BEGIN TEXT BLOCK

Colab is a free Jupyter notebook environment that requires no setup and runs entirely in the cloud.

With Colaboratory you can write and execute code, save and share your analyses, and access powerful computing resources, all for free from your browser.

A common use for notebooks is data visualization using charts. Colab makes this easy with several charting tools available as Python imports.

In [None]:
x  = [1, 2, 3, 4, 5, 6, 7, 8, 9]
y1 = [1, 3, 5, 3, 1, 3, 5, 3, 1]
y2 = [2, 4, 6, 4, 2, 4, 6, 4, 2]

In [None]:
plt.plot(x, y1, label="line L"); plt.plot(x, y2, label="line H"); plt.plot()
plt.xlabel("x axis"); plt.ylabel("y axis"); plt.title("Line Graph Example"); plt.legend(); plt.show()

END TEXT BLOCK

**REQUIRED ACTIONS**:
**A.** Retype the Colab text between "Colab is a free" and "from your browser.", inclusive.
**B.** According to the Colab text, where does Colab run?
Rely only on the Colab text when responding.

BEGIN DATA SECTION

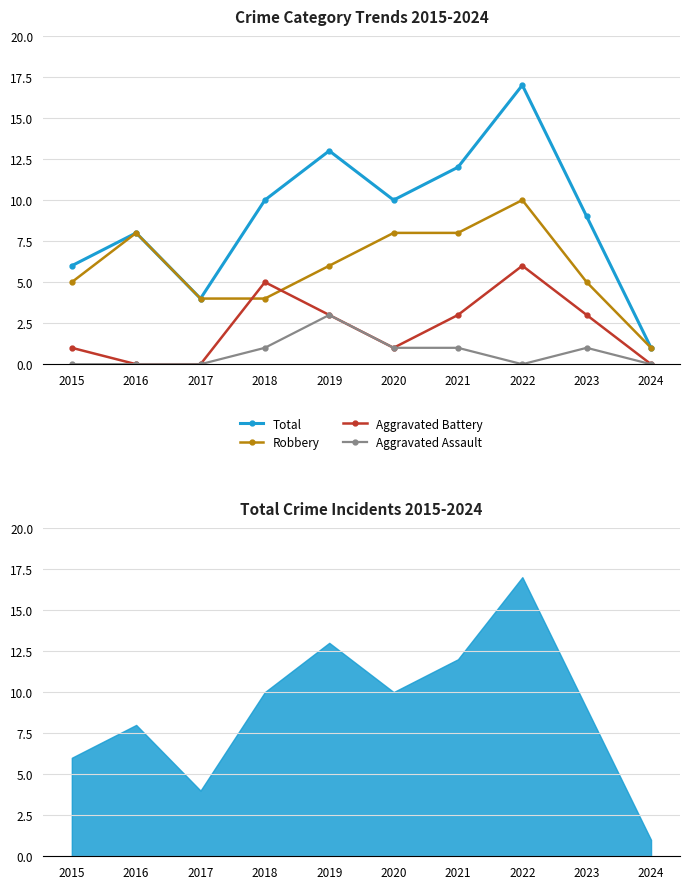

How many Aggravated Assault values are between 0 and 1?

9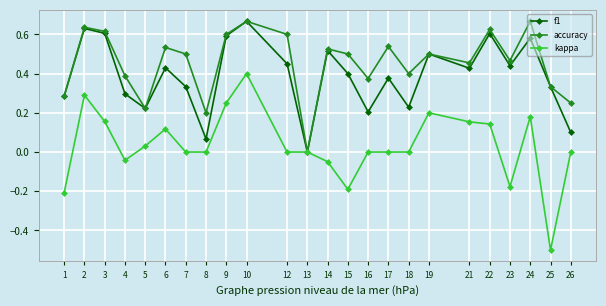

List the series in order of their overall mean, lowest first.

kappa, f1, accuracy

END DATA SECTION

**LIST OF SOLUTIONS**:
**A.**
Colab is a free Jupyter notebook environment that requires no setup and runs entirely in the cloud.

With Colaboratory you can write and execute code, save and share your analyses, and access powerful computing resources, all for free from your browser.

**B.** Entirely in the cloud.